インドシナの労働市場が活気を呈している今、あなたはベトナムで仕事をしてみたいとお考えですか? ベトナムのビジネス界は外国人には理解しにくいため、私たちベトナム・ガイドがお助けしましょう。ベトナムの経済、就労許可、雇用機会については、以下をお読みください。
* ベトナム経済は自由化しつつあり、目覚ましい成長を続けています。
* 大半の外国人移住者は、社会保障負担金が免除されています。
* 就労許可証の取得手続きは複雑であり、ベトナム政府は深刻に受け止めています。

ベトナムで働く計画ならば、ベトナムの文化的価値観と伝統を理解することが不可欠です。それなくして、強力なビジネス関係を築くことはできません。結局のところ、文化的価値観はビジネス環境に如実に表れるものだからです。

ベトナムは20世紀後半に激しい経済的混乱を経験しました。対米戦争(ベトナム戦争)と米国の禁輸措置は、今もその影響が強く残っています。他方、ベトナムは世界的景気後退による困難に直面しながらも、経済成長期を迎えています。それゆえ、ベトナムで働けば、大きな見返りが得られます。

ベトナムのビジネス界:階層がカギ
ハノイであれホーチミンであれ、ベトナムで働いてみれば、ベトナム企業が階層型組織であることをすぐに理解できるでしょう。決定を下すのはトップで、多くの場合、トップはその会社の最長老です。それゆえ、仕事仲間やパートナーに敬意を払うことを忘れてはいけません。

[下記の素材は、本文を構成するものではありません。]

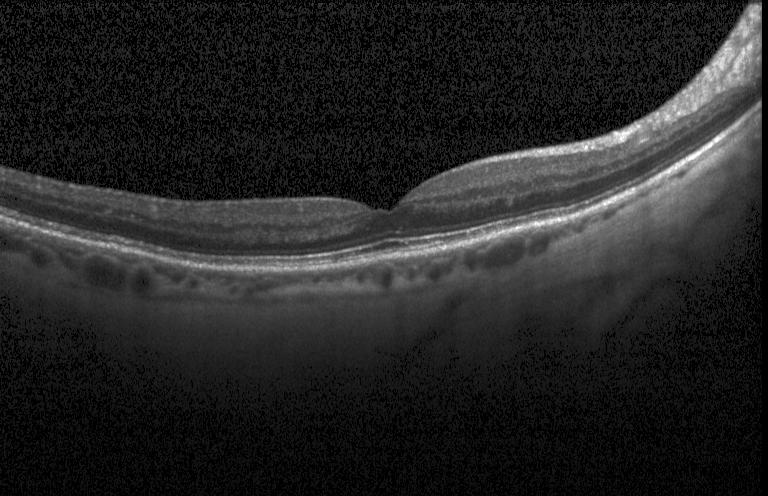 Macular OCT demonstrating no choroidal neovascularization, no diabetic macular edema, and no drusen.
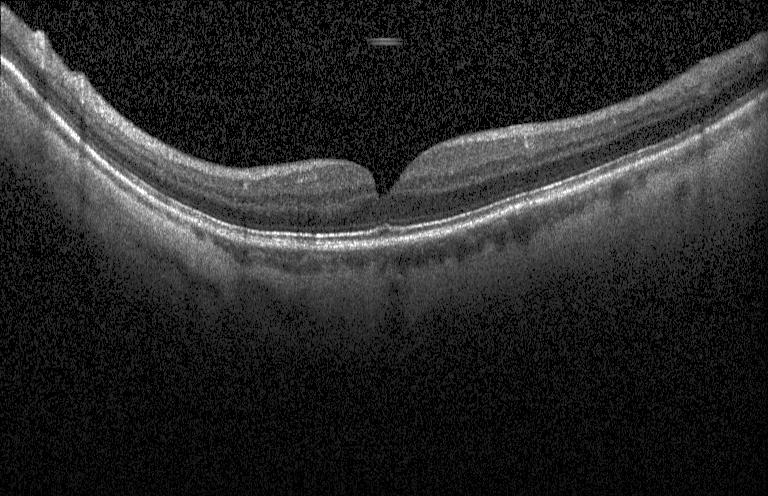

Diagnosis: no choroidal neovascularization, diabetic macular edema, or drusen.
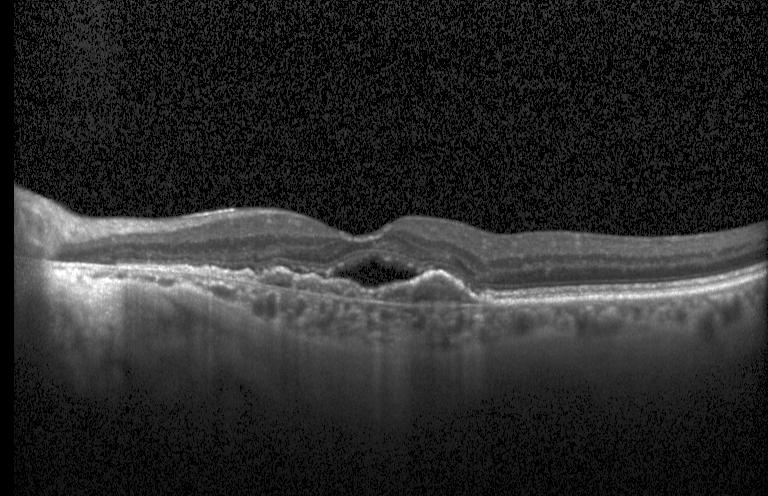
Spectral-domain OCT · centered on the fovea · optical coherence tomography scan.
Assessment: CNV.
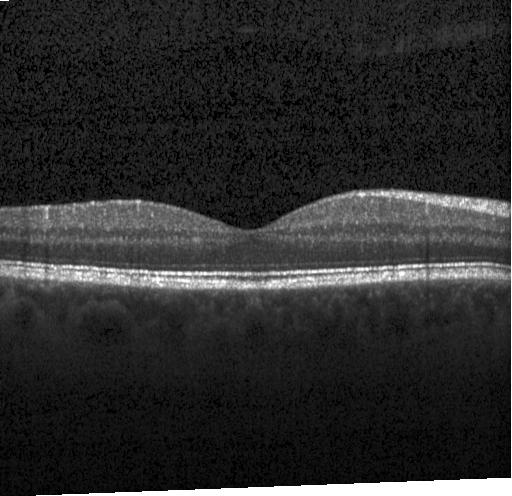 Optical coherence tomography scan; Heidelberg Spectralis. Diagnosis: neither CNV, DME, nor drusen.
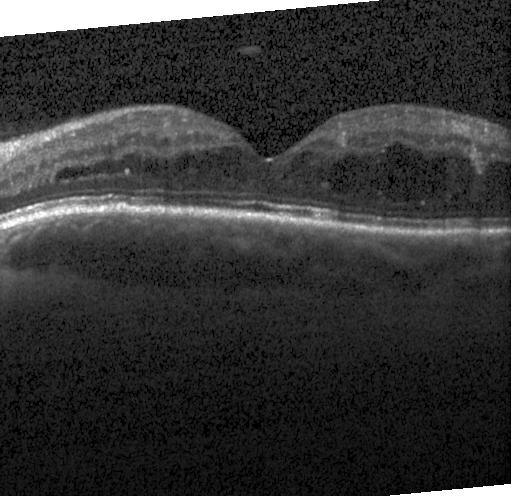 Macular OCT: diabetic macular edema.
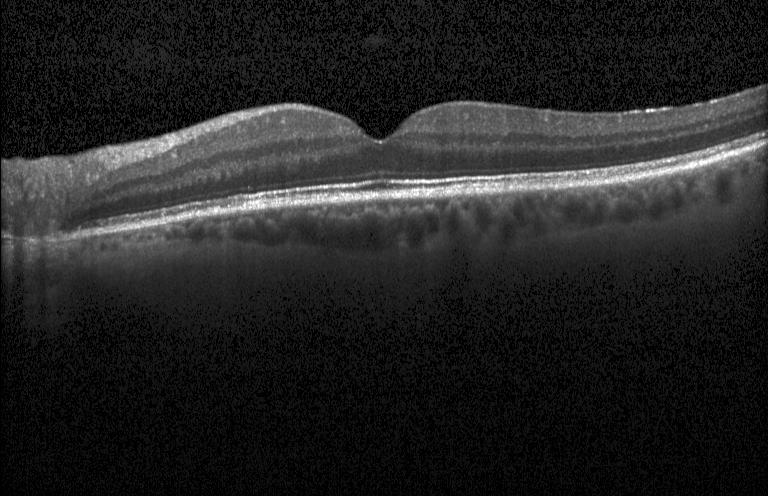
Diagnosis: no choroidal neovascularization, diabetic macular edema, or drusen.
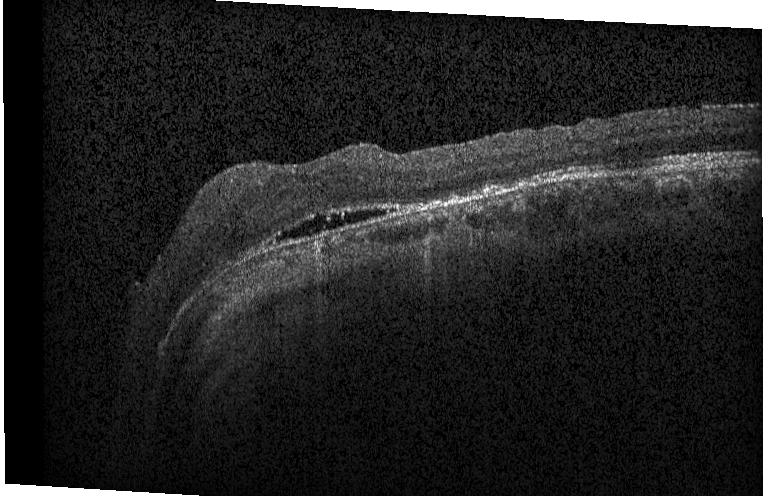
Optical coherence tomography B-scan. Finding: a choroidal neovascular membrane.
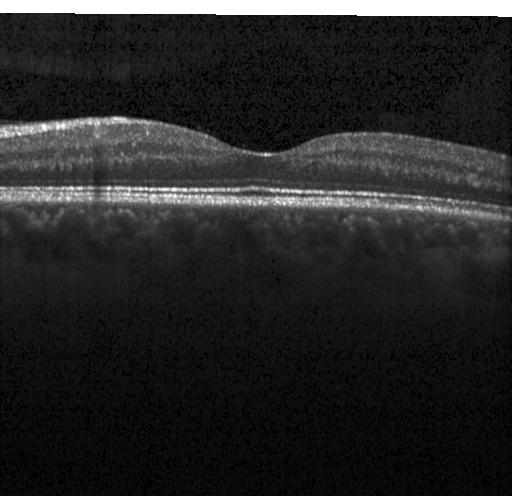
Finding: neither choroidal neovascularization, diabetic macular edema, nor drusen.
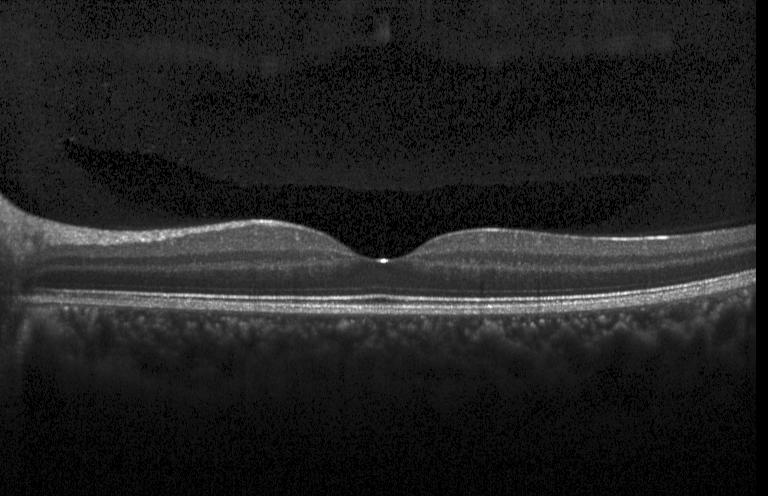
Spectral-domain optical coherence tomography. Fovea-centered. Retinal OCT B-scan. Heidelberg Spectralis OCT system. This B-scan demonstrates neither choroidal neovascularization, diabetic macular edema, nor drusen.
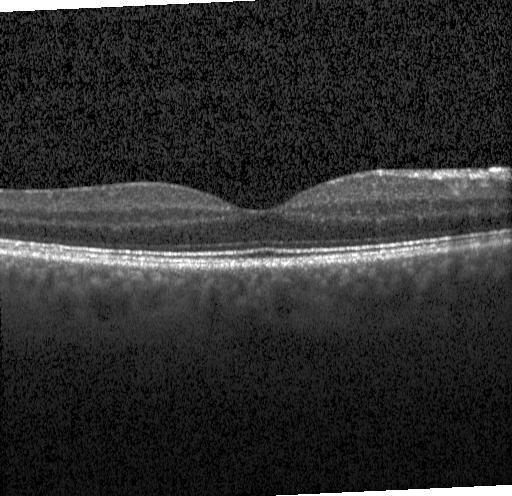 Optical coherence tomography B-scan. Assessment: neither CNV, DME, nor drusen.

特にその人が年長者の場合には。

ベトナムのビジネス界や社会において地位は重要な要素です。ベトナムで働くときは、年齢だけではなく、教育を通じて一定の地位が得られます。ベトナムのビジネス界はかつて男性が支配していましたが、上級ポストに就く女性が増えるとともに、この国では性的革命に進みつつあります。

貧困国から躍動的な経済へ
ベトナムは世界有数の低失業率の国で、2016年初めの失業率は2.23%でした。1986年以降、ベトナムは経済発展に成功してきました。過去四半世紀の間に世界の最貧困国から低中所得国へと地位を高めました。2000年代からはGDPが急激に伸び、貧困率も58%から14%に低下しました。

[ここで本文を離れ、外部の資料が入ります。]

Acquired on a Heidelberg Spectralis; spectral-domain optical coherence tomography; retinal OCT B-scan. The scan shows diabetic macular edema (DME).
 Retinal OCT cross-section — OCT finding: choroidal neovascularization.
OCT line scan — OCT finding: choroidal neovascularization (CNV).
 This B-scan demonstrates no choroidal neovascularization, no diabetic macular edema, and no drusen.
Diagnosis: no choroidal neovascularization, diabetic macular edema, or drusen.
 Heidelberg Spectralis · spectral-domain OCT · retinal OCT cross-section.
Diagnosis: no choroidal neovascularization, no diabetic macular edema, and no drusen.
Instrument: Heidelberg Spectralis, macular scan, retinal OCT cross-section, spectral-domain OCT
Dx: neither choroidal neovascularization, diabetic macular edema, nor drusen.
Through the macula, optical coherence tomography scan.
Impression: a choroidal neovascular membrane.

2015年に輸出が伸びた唯一の国がベトナムで、金融危機の影響は限定的でした。実際、ベトナムの危機対応は称讃され、GDP成長率は2014年が5.5%、2015年が6.5%を記録しました。

こうした成果の大部分は、主要経済セクター(農業、食品産業、繊維、家具、エネルギー、観光業、電気通信など)における政府の改革によるものです。すなわち国有企業の民営化、ビジネス環境の改善、外国投資の誘致促進、効果的な通貨政策の導入です。

こうしてベトナムは、経験に富み熟練した外国人移住者にとって働きたい国となりました。活発な国内消費とFDIを優遇する環境づくりによって、多くの機会が提供されています。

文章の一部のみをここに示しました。